Aim of the task:
Look below for the line that contains "scroll(109, 177, up, 1)", then copy it and each following line to the end of the records, minus any pictures.

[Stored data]

◇ ◇ ◇ ◇ ◇ ◇ ◇

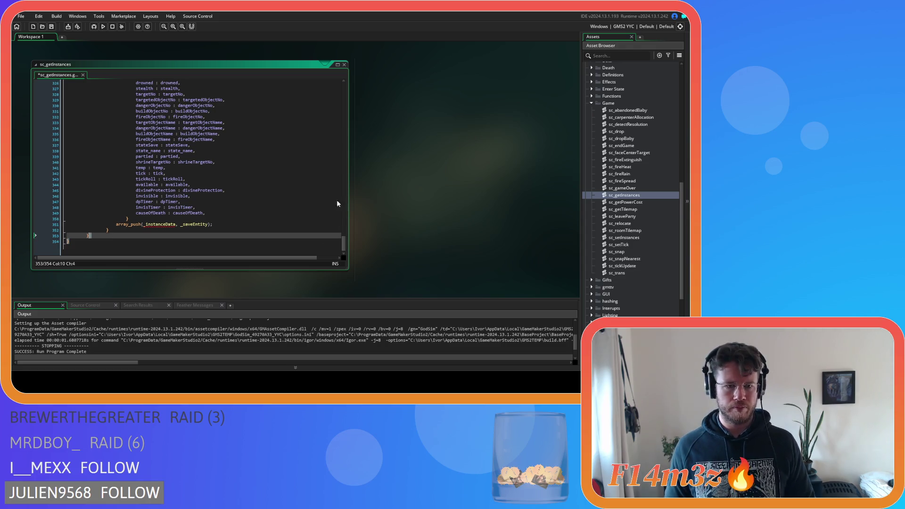
drag(343, 242, 336, 151)
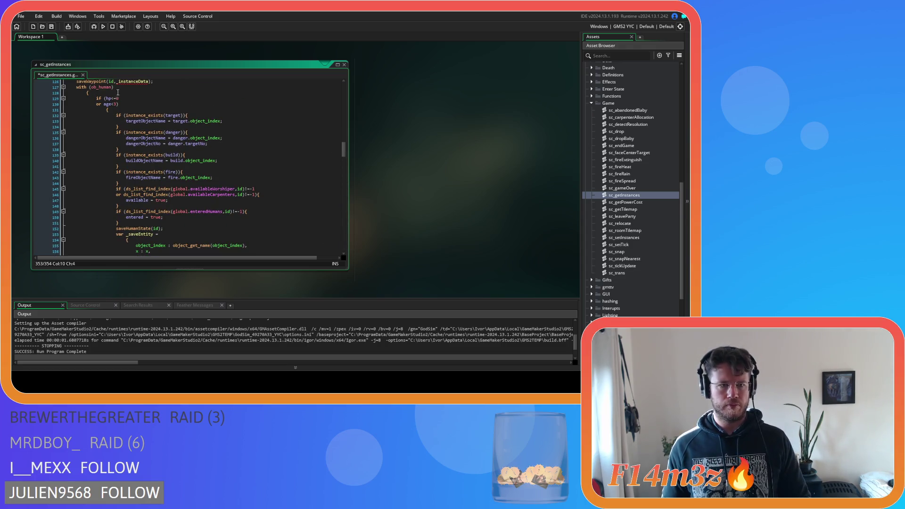
scroll(123, 87, up, 2)
click(112, 136)
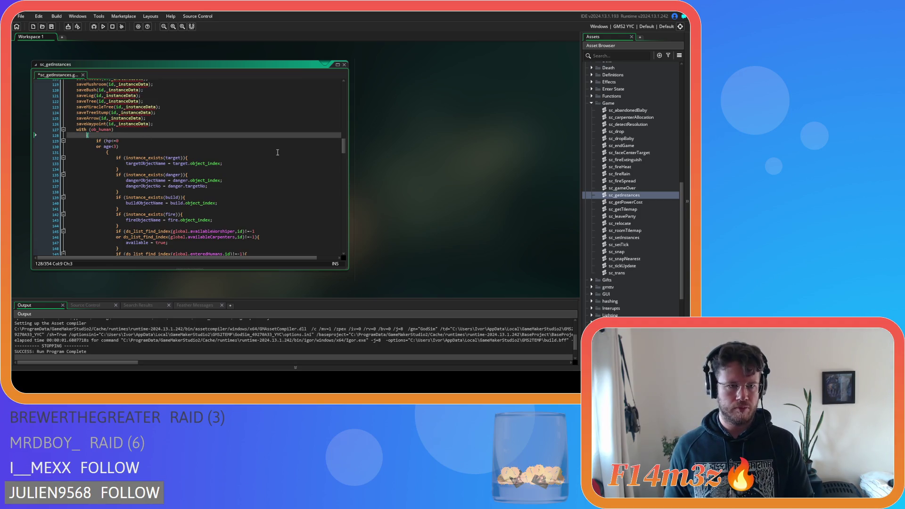
drag(344, 143, 345, 263)
drag(94, 235, 109, 172)
scroll(109, 121, up, 10)
scroll(109, 177, up, 15)
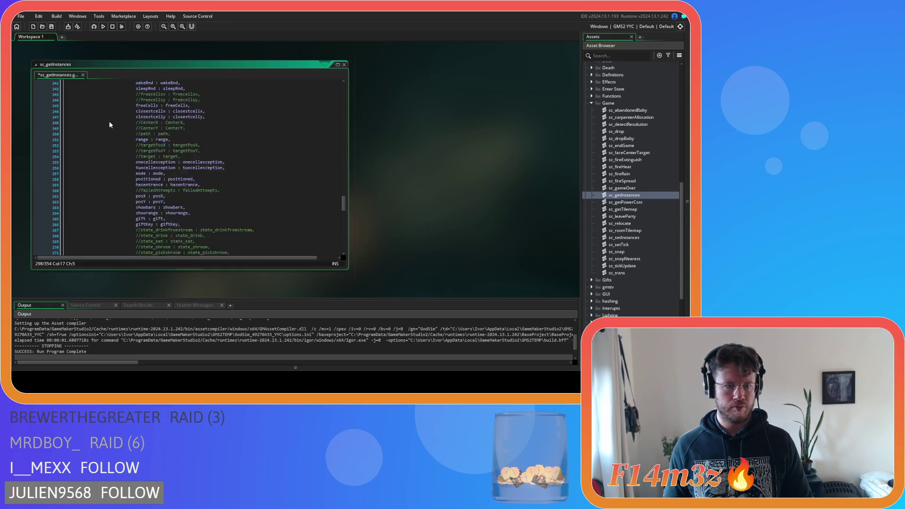
scroll(109, 177, up, 1)
drag(109, 177, 81, 164)
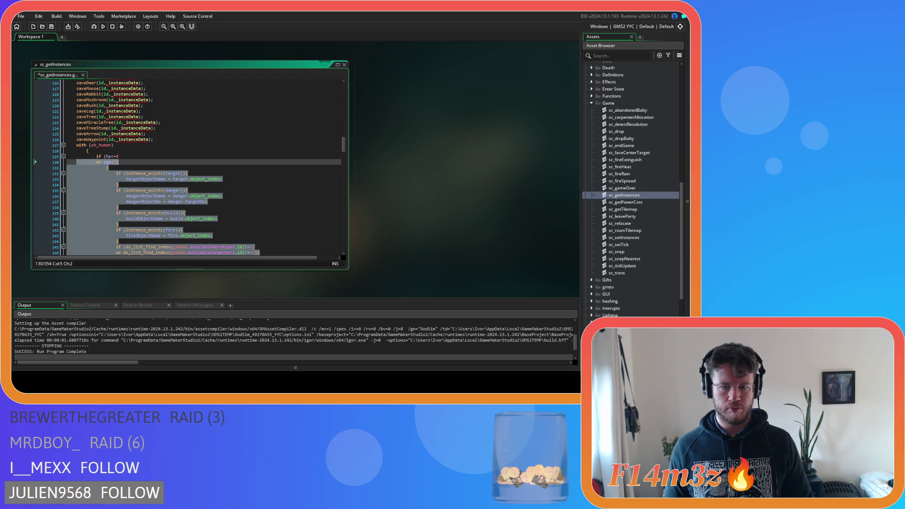
click(132, 163)
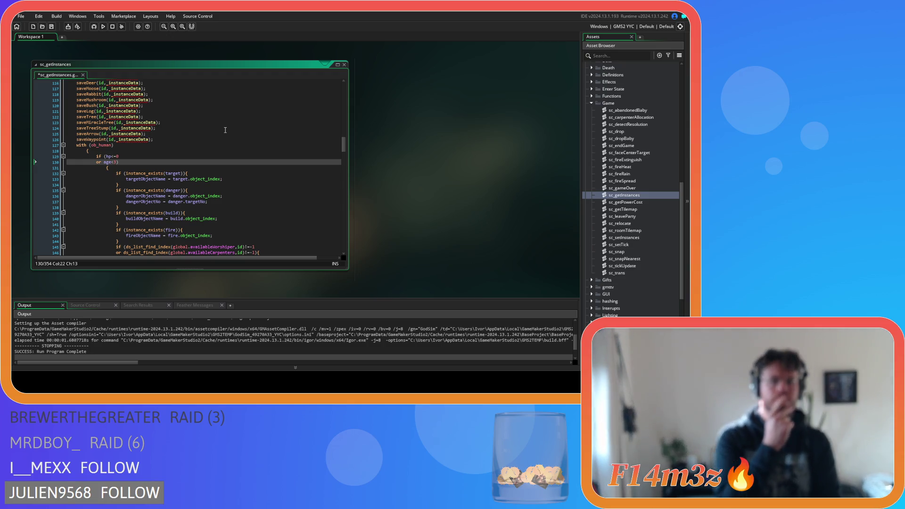
click(85, 151)
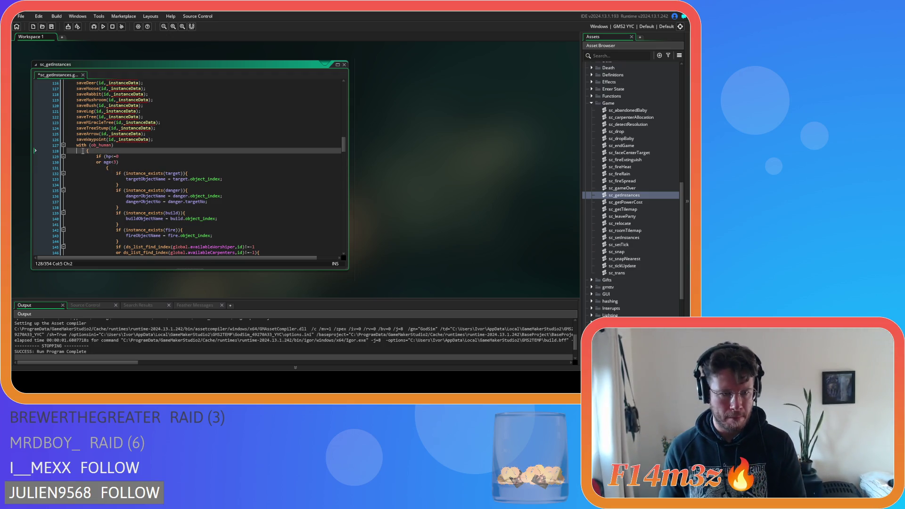
Join the with (ob_human) brace onto its line, unindent the body, and drop the empty line after the if
key(shift+Up)
key(Delete)
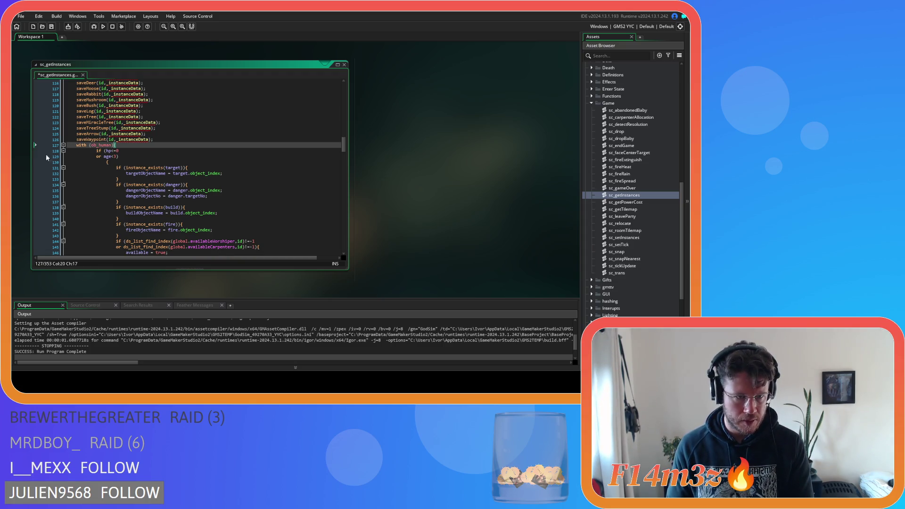
scroll(106, 153, down, 15)
scroll(106, 153, down, 20)
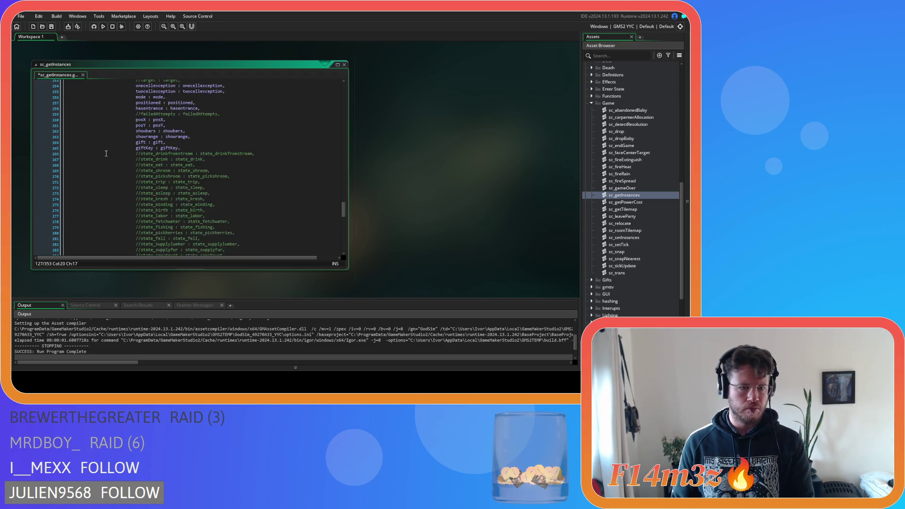
mouse_move(98, 232)
mouse_down()
mouse_move(102, 102)
mouse_move(119, 118)
mouse_move(120, 149)
mouse_move(68, 170)
mouse_up()
key(shift+Tab)
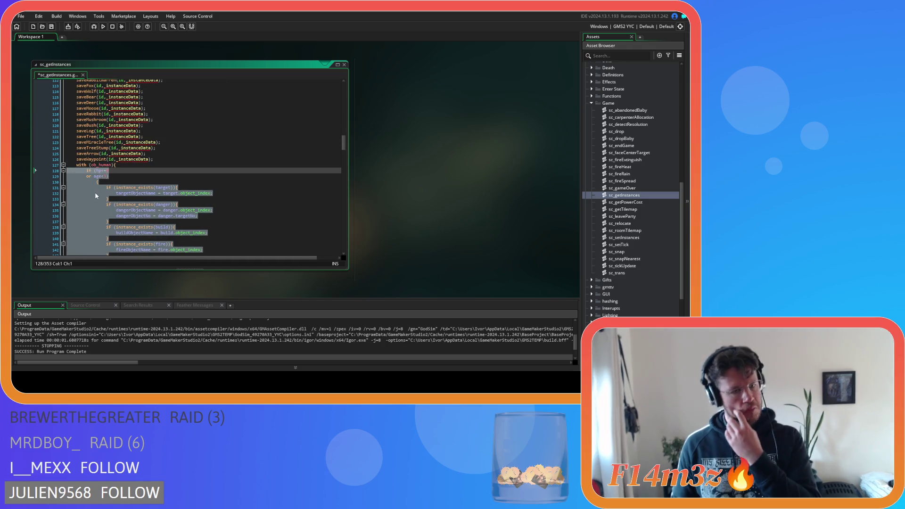
click(97, 193)
click(96, 182)
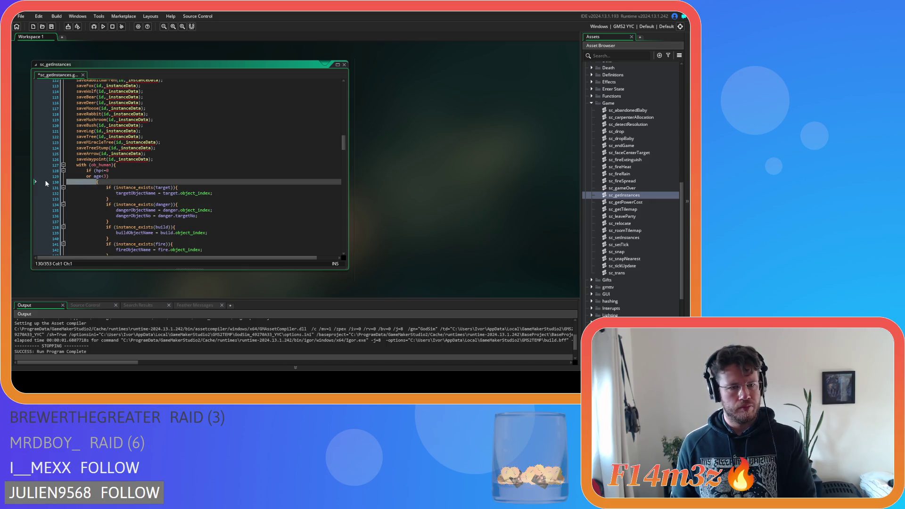
key(BackSpace)
scroll(102, 131, down, 20)
scroll(103, 131, down, 20)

◇ ◇ ◇ ◇ ◇ ◇ ◇

Output for this exercise:
scroll(109, 177, up, 1)
drag(109, 177, 81, 164)
click(132, 163)
click(85, 151)
Join the with (ob_human) brace onto its line, unindent the body, and drop the empty line after the if
key(shift+Up)
key(Delete)
scroll(106, 153, down, 15)
scroll(106, 153, down, 20)
mouse_move(98, 232)
mouse_down()
mouse_move(102, 102)
mouse_move(119, 118)
mouse_move(120, 149)
mouse_move(68, 170)
mouse_up()
key(shift+Tab)
click(97, 193)
click(96, 182)
key(BackSpace)
scroll(102, 131, down, 20)
scroll(103, 131, down, 20)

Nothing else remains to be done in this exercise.